TEXT BLOCK:
Apr 23 2014
Here’s an interesting dilemma. Uprising’s Facebook page has 4,755 likes. That means that 4,755 of you have clicked the like button on our page because presumably you want to be able to read our posts and follow our links. But, every time we update the status on our page, we are told by Facebook that we have reached only a few dozen people – a tiny fraction of our community.
Facebook then also helpfully provides us with the opportunity to “Boost” our post, where for a fee starting at $40, we could have our post appear in the news feeds of a larger portion of our audience. But, as someone who has clicked “like” on our page, you have already given us permission to share our posts with you. If we were a wealthy corporation this wouldn’t be an issue and we would easily drop the dollars needed to reach all 4,755 of you.
This feature is a classic example of how major internet companies like Facebook are increasingly creating a stratified landscape on the internet, enabling moneyed interests to have a greater influence than, well, the rest of us 99 percenters. The gatekeepers that once existed in traditional media outlets have now migrated online and the promise of the internet as a utopian level playing field where citizen journalists and bloggers have equal reach as multimedia corporations, is increasingly elusive.

ACTIVITY:
Please continue the piece above about Facebook charging pages to reach people who already liked them.

SUPPLIED INFORMATION:
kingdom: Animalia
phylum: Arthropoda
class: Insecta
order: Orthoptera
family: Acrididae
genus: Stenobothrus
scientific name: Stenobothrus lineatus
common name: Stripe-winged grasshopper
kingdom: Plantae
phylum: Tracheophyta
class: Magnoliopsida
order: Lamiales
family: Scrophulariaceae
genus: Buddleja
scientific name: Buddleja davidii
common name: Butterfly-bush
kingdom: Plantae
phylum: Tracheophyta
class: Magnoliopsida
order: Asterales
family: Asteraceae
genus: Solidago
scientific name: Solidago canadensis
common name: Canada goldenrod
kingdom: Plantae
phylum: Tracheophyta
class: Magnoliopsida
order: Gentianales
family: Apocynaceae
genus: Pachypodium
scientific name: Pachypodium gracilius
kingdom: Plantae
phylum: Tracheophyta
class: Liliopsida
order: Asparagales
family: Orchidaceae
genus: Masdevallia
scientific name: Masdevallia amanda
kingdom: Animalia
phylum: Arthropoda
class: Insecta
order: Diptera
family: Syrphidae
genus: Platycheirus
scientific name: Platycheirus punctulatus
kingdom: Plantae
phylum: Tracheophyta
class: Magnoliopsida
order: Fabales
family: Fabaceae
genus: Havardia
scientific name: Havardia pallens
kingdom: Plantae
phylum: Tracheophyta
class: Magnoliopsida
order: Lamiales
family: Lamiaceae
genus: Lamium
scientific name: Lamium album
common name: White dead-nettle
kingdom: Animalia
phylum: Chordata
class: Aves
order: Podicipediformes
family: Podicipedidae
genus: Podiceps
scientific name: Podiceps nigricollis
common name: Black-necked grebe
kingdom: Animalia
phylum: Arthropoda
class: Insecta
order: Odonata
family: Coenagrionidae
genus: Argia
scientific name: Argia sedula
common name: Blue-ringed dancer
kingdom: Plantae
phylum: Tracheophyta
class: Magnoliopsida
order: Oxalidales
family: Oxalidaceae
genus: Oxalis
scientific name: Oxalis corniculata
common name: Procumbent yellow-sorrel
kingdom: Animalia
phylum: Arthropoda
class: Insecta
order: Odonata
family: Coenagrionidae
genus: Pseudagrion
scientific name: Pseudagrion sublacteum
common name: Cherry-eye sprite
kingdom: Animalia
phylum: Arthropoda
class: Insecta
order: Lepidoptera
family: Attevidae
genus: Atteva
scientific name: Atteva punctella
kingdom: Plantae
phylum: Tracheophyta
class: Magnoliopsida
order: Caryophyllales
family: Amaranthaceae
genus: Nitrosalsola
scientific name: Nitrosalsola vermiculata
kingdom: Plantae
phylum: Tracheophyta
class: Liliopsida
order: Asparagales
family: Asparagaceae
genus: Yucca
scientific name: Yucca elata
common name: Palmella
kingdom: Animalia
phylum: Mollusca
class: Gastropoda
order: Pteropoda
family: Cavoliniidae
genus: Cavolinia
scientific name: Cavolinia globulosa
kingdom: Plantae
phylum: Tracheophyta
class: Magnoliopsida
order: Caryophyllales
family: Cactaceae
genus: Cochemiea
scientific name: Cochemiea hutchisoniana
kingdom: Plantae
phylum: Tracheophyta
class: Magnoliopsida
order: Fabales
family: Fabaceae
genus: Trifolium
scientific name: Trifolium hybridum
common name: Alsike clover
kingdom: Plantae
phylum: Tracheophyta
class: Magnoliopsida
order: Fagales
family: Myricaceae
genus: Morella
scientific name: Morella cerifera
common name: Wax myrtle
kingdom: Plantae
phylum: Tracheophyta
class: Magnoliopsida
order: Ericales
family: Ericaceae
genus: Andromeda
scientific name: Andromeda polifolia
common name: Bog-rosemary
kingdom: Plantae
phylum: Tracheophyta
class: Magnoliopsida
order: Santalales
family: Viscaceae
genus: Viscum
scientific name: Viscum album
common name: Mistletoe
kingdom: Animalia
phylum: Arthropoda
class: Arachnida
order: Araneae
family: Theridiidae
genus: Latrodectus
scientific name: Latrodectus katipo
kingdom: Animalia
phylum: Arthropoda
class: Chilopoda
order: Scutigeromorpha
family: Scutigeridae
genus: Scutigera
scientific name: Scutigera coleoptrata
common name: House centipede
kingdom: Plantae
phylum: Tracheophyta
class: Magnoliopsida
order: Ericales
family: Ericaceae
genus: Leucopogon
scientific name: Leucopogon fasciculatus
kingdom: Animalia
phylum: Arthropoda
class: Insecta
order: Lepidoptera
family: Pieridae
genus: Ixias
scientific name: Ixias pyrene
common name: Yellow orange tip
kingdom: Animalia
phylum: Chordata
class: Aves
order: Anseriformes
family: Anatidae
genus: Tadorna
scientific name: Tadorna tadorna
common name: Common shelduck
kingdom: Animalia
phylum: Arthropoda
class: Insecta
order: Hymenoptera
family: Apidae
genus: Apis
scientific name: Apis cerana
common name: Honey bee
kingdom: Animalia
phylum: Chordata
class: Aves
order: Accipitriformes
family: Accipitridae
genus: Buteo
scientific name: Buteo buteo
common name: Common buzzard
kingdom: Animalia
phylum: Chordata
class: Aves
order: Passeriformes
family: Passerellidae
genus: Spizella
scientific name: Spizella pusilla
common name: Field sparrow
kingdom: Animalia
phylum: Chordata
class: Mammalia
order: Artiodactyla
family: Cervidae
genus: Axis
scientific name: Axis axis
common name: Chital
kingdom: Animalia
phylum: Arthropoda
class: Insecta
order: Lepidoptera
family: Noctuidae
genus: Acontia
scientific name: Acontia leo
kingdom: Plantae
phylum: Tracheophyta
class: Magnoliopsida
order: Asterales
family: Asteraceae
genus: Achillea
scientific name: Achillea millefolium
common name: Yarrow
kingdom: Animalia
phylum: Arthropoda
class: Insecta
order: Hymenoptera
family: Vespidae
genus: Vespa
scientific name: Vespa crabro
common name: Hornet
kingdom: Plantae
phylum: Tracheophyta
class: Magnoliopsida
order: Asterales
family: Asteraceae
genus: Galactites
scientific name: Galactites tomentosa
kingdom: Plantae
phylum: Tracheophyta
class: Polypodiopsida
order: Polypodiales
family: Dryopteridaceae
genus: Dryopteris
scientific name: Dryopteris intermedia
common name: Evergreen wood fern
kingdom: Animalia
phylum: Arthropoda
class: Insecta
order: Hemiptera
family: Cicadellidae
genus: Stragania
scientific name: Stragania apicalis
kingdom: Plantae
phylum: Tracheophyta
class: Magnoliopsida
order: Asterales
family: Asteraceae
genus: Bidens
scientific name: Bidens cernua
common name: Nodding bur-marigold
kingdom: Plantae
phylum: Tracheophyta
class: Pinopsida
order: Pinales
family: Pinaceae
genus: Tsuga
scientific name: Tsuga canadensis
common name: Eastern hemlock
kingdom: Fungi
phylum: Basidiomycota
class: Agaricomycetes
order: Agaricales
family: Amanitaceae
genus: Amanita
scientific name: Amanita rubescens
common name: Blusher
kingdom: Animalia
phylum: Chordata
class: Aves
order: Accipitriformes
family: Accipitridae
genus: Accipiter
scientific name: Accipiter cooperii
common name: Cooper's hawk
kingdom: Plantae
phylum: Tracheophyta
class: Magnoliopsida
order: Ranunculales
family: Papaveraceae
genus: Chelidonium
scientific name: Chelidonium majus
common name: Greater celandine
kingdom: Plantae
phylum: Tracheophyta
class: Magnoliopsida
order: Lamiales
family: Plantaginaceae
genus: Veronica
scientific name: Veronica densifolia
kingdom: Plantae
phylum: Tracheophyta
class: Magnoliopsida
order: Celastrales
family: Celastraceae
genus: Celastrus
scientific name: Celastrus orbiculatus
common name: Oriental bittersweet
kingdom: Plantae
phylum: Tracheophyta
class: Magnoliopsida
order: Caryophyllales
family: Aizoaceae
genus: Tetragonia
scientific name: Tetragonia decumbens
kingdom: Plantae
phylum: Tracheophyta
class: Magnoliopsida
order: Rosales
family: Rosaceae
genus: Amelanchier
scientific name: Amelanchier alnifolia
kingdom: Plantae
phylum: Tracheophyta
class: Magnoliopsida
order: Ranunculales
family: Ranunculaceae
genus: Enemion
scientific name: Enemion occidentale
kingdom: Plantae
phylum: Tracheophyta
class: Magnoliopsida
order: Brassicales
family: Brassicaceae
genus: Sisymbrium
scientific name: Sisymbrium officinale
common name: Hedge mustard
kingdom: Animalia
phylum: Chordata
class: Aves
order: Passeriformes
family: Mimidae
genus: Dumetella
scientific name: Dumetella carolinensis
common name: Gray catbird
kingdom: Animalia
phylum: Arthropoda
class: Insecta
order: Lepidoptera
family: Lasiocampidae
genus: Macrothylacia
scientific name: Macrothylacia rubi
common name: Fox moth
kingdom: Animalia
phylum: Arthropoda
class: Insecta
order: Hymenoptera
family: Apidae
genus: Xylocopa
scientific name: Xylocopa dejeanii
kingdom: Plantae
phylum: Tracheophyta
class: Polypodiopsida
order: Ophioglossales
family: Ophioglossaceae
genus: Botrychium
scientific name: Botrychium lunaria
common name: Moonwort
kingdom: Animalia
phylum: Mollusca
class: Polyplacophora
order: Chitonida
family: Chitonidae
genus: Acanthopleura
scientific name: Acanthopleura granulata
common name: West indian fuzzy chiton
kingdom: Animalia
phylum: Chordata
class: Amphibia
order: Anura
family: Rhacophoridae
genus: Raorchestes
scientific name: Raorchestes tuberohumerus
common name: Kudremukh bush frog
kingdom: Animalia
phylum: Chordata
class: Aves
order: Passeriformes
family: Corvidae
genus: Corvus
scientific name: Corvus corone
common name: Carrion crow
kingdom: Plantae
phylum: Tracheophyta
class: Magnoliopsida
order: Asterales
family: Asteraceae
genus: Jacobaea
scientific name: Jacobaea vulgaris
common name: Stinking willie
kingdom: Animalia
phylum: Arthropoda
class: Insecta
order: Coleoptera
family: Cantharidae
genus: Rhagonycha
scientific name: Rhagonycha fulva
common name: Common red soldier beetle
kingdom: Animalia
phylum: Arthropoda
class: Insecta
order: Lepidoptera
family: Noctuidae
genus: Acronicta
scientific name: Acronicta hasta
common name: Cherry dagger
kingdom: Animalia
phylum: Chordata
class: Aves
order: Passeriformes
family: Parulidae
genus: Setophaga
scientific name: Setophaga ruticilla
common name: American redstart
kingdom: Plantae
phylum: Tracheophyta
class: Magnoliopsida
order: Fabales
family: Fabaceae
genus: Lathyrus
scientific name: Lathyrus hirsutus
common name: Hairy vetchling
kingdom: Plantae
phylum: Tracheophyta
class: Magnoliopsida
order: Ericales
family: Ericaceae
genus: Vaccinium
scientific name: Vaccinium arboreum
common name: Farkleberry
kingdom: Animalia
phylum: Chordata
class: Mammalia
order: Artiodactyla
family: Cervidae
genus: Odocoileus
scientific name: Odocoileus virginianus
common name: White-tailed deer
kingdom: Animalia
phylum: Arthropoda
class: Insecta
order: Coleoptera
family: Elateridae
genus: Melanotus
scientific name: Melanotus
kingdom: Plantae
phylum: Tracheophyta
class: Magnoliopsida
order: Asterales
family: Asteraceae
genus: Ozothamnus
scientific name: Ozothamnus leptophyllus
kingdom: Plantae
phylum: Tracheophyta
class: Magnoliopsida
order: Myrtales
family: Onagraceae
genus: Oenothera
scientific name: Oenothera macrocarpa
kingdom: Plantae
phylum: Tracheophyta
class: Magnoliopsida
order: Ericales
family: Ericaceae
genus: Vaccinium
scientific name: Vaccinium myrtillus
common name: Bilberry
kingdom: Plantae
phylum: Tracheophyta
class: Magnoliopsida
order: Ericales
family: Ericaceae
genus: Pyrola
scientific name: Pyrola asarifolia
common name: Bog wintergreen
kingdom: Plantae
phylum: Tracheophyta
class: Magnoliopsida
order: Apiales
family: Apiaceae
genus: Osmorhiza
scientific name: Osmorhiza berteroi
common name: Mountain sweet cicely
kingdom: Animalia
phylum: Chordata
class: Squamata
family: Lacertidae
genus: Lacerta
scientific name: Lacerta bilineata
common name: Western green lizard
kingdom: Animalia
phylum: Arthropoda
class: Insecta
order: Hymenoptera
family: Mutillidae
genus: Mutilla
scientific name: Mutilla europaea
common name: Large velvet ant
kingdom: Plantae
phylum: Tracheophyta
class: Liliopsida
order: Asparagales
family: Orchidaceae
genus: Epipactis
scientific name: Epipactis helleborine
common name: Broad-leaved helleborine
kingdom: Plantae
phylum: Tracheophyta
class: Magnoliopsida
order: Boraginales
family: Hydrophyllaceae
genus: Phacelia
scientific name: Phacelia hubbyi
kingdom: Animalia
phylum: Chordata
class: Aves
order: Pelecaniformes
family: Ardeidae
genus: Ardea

RESPONSE TO THIS EXERCISE:
Writer, documentary film maker and activist, Astra Taylor has recently written a scathing critique of the commercialization of everything on the internet in a book entitled optimistically, “The People’s Platform: Taking Back Power and Culture in the Digital Age.”
GUEST: Astra Taylor, author of The People’s Platform: Taking Back Power and Culture in the Digital Age. She has written for the London Review of Books, the Nation, and more. She helped launch the Strike Debt effort that emerged from the Occupy Wall Street movement and its Rolling Jubilee campaign. She made the films Examined Life, and Zizek!, a documentary about philosopher Slavoj Zizek.